E' da circa tre mesi che la comunità internazionale dei ricercatori sulla fusione fredda è in fermento. Qualcosa di nuovo, e forse di decisivo è nell'aria. Yoshiaki Arata, per vent'anni bandiera degli studiosi (spesso malfinanziati, e guardati con sufficienza dai colleghi) è l'eroe designato. La sua tecnologia raffinata, capace di imprigionare nanoparticelle di palladio per poi farvi ammassare dentro molecole di deuterio fino a pressioni tali da generare la fusione dei nuclei di idrogeno, conferemerebbe peraltro (e vendicherebbe in qualche misura) i primi, ma incauti, annunci di Fleischmann e Pons di vent'anni fa. Quando appunto proclamarono al mondo che erano in grado di far fondere in un catodo di palladio gli atomi di idrogeno, salvo poi non riuscire a ripetere, se non casualmente e per brevissima durata, il miracoloso processo.

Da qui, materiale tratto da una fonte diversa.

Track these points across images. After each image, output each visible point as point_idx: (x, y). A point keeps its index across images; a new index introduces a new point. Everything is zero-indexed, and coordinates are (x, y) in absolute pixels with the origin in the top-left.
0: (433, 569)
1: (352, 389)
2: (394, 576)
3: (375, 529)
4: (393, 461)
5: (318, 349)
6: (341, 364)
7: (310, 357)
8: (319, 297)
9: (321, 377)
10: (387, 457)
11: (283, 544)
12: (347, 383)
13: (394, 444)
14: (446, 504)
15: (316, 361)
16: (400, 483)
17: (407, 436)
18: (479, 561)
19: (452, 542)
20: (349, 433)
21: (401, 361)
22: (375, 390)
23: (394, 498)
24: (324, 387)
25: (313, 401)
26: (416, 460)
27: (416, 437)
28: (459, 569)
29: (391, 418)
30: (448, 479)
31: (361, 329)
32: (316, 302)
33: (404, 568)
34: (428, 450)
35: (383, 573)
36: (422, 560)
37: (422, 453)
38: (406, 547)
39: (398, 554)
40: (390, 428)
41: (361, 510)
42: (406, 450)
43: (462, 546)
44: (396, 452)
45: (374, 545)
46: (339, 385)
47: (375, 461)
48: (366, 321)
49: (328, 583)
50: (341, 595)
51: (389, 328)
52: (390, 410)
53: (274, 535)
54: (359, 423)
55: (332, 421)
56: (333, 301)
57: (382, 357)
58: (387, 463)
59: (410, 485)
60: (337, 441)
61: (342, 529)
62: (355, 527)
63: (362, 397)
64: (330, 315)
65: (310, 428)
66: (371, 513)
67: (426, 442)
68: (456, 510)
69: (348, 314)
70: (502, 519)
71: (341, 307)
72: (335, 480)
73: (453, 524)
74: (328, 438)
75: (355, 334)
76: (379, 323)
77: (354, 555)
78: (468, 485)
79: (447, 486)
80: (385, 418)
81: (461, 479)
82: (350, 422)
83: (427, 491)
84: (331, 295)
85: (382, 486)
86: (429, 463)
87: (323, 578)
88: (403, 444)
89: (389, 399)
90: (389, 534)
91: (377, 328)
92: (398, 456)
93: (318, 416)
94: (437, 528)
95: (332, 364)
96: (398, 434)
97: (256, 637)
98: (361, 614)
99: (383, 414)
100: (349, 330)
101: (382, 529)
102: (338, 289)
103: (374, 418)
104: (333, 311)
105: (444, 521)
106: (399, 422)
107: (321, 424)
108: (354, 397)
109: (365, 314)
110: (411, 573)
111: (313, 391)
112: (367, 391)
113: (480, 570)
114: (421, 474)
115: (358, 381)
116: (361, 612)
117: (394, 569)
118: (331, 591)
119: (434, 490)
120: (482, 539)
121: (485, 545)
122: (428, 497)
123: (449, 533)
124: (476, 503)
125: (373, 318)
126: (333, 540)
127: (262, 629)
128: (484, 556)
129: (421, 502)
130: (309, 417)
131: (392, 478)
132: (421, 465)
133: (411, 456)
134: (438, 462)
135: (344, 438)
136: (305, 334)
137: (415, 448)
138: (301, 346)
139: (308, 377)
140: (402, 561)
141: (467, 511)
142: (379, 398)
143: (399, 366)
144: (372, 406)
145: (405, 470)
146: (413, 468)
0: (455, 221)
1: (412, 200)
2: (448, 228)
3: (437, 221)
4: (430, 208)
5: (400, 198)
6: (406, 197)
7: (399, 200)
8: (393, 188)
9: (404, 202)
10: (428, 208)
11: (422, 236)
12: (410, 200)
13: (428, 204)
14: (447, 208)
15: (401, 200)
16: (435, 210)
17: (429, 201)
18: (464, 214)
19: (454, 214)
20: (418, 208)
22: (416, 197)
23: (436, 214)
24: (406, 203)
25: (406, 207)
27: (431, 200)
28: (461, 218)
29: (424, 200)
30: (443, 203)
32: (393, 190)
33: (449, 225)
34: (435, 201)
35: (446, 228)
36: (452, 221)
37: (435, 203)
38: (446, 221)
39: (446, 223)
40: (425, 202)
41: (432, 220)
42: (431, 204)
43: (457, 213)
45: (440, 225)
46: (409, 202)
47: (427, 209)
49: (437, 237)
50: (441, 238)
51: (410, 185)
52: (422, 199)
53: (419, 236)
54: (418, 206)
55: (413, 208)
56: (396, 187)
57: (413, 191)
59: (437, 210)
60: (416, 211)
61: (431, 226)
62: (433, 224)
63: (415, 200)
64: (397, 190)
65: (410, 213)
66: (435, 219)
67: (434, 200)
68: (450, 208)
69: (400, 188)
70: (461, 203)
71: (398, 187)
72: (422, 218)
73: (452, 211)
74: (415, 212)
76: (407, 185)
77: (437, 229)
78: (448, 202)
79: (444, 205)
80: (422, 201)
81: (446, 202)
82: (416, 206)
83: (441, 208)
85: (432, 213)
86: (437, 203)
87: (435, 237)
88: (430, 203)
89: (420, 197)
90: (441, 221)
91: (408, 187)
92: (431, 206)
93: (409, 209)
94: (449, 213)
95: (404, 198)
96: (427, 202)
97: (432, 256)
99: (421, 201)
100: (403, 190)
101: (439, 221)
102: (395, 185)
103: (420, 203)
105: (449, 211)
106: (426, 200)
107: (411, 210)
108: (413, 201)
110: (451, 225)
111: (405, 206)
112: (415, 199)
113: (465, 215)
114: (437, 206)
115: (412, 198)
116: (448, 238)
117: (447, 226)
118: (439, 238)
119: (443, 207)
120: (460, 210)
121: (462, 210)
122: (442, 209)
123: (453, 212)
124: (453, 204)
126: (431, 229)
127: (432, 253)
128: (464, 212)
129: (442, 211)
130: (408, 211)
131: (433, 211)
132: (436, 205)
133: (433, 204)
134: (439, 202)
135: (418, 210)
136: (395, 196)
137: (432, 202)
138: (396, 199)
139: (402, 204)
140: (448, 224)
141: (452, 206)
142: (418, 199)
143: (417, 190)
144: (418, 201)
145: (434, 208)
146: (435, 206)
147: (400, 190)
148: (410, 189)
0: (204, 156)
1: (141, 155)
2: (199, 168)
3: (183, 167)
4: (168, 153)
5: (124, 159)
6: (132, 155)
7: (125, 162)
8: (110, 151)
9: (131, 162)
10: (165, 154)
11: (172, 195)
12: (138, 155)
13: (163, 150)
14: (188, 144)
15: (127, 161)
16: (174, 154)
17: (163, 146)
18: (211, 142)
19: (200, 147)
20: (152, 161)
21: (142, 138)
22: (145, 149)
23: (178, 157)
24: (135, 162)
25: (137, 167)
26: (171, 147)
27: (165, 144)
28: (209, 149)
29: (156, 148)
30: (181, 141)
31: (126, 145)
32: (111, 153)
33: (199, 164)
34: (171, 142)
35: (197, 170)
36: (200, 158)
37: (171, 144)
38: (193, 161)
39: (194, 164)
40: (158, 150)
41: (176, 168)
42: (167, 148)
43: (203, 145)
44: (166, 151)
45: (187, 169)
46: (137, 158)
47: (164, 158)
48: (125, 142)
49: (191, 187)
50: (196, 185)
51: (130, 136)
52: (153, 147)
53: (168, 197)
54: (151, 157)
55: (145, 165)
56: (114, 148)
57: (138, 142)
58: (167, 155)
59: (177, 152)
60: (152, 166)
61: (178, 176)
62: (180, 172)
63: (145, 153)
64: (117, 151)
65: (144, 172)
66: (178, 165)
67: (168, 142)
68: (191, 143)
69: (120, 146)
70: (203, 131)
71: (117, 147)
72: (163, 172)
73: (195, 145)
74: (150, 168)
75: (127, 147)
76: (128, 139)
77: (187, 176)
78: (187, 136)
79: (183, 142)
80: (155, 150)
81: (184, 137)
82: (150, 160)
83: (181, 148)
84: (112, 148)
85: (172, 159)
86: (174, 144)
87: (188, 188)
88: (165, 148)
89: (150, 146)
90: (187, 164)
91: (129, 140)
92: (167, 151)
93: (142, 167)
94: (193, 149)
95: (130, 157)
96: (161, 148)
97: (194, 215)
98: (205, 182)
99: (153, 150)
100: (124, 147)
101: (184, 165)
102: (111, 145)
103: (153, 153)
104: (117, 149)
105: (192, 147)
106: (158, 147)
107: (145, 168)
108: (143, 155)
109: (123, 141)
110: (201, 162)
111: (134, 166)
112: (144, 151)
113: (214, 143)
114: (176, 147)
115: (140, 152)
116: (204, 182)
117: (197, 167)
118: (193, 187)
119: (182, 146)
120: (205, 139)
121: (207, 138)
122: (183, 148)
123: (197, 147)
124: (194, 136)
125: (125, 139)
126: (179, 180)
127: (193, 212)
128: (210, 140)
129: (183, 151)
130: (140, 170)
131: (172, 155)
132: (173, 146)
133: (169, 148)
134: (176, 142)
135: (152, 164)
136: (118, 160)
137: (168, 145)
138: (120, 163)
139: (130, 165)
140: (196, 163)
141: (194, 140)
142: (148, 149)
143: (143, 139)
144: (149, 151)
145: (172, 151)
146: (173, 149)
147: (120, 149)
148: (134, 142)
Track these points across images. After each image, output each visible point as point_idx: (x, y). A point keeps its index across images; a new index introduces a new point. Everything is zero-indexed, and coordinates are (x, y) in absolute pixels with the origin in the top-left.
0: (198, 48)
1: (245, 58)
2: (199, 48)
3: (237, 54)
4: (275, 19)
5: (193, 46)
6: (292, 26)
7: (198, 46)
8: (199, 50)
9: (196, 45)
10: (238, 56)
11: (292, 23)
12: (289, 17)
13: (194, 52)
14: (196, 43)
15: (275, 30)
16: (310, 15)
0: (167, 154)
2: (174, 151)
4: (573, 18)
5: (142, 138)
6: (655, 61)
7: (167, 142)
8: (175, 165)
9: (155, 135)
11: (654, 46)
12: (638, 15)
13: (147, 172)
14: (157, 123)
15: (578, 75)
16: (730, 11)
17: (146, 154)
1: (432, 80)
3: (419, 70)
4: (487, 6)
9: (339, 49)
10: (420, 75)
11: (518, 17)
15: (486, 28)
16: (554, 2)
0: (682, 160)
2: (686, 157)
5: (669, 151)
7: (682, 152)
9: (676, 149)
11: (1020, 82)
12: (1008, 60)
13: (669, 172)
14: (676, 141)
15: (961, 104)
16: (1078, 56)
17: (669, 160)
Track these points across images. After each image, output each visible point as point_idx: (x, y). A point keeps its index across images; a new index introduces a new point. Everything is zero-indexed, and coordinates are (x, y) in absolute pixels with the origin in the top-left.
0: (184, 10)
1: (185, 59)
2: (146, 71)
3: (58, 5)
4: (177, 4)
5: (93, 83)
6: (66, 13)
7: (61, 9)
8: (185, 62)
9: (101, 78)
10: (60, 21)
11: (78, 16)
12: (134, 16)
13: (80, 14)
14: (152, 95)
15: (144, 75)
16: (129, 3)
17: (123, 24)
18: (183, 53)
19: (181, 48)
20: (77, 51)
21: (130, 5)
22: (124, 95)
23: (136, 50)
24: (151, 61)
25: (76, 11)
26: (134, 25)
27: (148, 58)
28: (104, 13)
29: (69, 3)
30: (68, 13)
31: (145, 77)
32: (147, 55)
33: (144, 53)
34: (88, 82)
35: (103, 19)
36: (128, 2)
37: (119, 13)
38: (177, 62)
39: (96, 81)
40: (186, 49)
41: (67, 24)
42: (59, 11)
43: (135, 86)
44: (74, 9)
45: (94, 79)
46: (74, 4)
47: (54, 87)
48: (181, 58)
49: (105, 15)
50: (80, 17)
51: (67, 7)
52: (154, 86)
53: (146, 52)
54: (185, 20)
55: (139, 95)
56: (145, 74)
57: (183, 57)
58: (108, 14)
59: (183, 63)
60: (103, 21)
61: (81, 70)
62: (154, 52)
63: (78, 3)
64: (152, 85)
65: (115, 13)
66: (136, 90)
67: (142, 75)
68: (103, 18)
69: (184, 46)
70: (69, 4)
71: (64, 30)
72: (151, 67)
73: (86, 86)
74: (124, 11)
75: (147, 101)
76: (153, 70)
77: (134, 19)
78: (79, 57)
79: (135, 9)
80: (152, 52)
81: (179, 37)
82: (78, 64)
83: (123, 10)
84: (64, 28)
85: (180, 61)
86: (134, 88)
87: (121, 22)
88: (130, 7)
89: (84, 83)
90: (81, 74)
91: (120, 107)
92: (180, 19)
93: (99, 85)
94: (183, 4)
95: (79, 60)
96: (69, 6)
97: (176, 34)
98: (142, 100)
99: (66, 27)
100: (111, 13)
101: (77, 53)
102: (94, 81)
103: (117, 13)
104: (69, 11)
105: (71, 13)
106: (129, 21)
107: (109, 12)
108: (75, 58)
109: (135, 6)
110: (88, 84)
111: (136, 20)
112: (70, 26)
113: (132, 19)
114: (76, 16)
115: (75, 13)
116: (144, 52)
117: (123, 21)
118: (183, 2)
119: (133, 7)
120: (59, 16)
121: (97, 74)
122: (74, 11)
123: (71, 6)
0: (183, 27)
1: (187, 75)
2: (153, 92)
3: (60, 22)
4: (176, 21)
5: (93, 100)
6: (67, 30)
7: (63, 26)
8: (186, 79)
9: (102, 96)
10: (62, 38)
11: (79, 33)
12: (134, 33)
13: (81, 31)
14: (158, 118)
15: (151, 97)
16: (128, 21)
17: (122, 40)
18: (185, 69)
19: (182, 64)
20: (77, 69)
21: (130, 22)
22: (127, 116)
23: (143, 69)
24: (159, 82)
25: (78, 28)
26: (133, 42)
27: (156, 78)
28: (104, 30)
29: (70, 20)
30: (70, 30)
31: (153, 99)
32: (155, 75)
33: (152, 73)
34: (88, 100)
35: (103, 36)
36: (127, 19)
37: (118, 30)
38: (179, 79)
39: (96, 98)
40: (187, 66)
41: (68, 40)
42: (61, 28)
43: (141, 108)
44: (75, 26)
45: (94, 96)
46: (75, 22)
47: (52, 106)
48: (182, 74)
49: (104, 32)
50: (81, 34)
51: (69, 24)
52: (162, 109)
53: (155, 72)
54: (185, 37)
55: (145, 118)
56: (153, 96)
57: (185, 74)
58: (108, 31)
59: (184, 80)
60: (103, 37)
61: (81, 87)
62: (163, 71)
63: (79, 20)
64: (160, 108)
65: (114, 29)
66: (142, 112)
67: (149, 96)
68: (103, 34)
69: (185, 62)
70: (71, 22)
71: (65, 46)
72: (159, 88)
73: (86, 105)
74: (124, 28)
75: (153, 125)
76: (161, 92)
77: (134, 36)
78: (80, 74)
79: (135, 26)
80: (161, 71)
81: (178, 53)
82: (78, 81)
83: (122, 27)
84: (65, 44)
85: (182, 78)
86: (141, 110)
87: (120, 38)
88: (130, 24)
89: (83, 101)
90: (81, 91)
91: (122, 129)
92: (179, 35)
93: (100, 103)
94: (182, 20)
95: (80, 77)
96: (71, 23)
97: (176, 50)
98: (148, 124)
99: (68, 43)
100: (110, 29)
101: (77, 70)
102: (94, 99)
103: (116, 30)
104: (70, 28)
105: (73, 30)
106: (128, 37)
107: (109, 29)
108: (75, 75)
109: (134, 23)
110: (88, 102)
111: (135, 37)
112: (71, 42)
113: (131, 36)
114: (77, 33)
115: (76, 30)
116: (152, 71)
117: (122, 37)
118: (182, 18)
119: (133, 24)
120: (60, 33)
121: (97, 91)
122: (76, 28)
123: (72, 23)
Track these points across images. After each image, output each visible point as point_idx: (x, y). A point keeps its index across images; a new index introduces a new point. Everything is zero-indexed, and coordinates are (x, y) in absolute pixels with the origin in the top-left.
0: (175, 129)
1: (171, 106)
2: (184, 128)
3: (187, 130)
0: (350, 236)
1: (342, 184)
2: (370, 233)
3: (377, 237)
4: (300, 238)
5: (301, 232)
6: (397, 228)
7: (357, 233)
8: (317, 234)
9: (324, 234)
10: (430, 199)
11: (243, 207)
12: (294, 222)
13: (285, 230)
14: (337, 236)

Sarà in Giappone la soluzione del mistero? Di sicuro su questa trincea, da molti paragonata all'alchimia o alla parapsicologia, hanno resistito anche ricercatori italiani, all'Infn, all'Enea e in alcune università. Se a Osaka tutto andrà bene, potranno uscire di sicuro dalla semiclandestinità. E forse l'Italia si accorgerà di avere, di colpo, la seconda scuola scientifica mondiale su una frontiera strategica.

1 commento:

  1. Parsifal, allora non ci resta che aspettare il 22 maggio per sapere cosa succederà1;). Sarebbe un avvenimento fantastico che comporterebbe cambiamenti decisivi sulla scena dedicata all'energia.